The goal is to measure and compare the time taken by each approach to process a file with 135,000,000 rows(like ~5.5 GB).

## Method 1: Using Pandas with chunksize

This method reads the large CSV file in smaller chunks to avoid loading the entire file into memory at once. It iterates through the file piece by piece, counting the rows in each chunk.

In [2]:
import pandas as pd
import time

file_path = './data/train.csv'
chunk_size = 1_000_000
total_rows = 0

# Start timing
start_time = time.time()

chunk_iterator = pd.read_csv(file_path, chunksize=chunk_size)

# Loop through each chunk
for chunk in chunk_iterator:
    total_rows += len(chunk)

# Stop timing
end_time = time.time()
time_taken = end_time - start_time

print(f"Total rows: {total_rows}")
print(f"Time taken with Pandas (chunksize): {time_taken:.2f} seconds")


Total rows: 135000000
Time taken with Pandas (chunksize): 111.81 seconds


## Method 2: Using Dask

Dask is a parallel computing library that is designed to scale natively from a single machine to a cluster.

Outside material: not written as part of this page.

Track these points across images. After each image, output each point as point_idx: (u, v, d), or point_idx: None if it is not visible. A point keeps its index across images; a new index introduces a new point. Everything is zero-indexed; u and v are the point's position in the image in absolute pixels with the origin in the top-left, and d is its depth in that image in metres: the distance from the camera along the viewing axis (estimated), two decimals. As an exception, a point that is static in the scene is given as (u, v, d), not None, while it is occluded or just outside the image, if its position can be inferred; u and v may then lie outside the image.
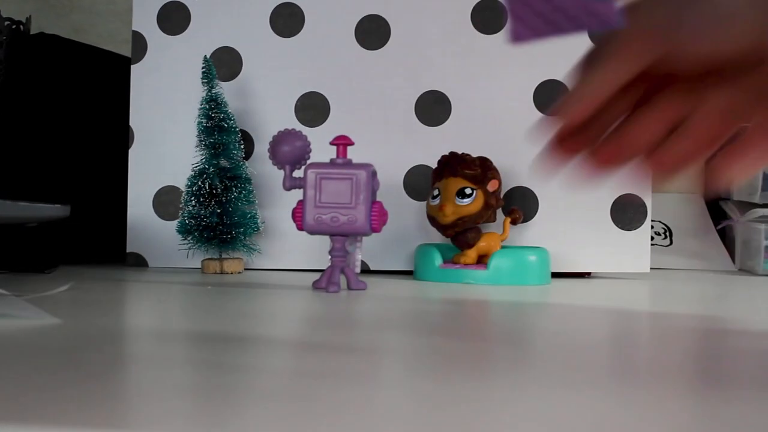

It can handle datasets that are larger than memory by breaking them into smaller, manageable pieces (similar to Pandas chunks) and processing them in parallel.

In [3]:
import dask.dataframe as dd
import time

file_path = './data/train.csv'

# Start timing
start_time = time.time()

# Missing value in dataset issues.
# now we tell Dask to treat the 'attributed_time' column as text (object)
ddf = dd.read_csv(
    file_path,
    dtype={'attributed_time': 'object'}
)

total_rows = len(ddf)

# Stop timing
end_time = time.time()
time_taken = end_time - start_time

print(f"Total rows: {total_rows}")
print(f"Time taken with Dask: {time_taken:.2f} seconds")

Total rows: 135000000
Time taken with Dask: 64.61 seconds


Comparison and Conclusion

Here's a summary of the performance for reading 135 million rows:

| Library           | Time Taken (seconds) 
|-------------------|----------------------
| Pandas(chunksize) | 111.81               
| Dask              | 64.61                

For this task, **Dask** was significantly faster, completing the row count approximately 1.7 times quicker than the Pandas chunksize method. Dask's ability to parallelize operations allows it to process the data more efficiently.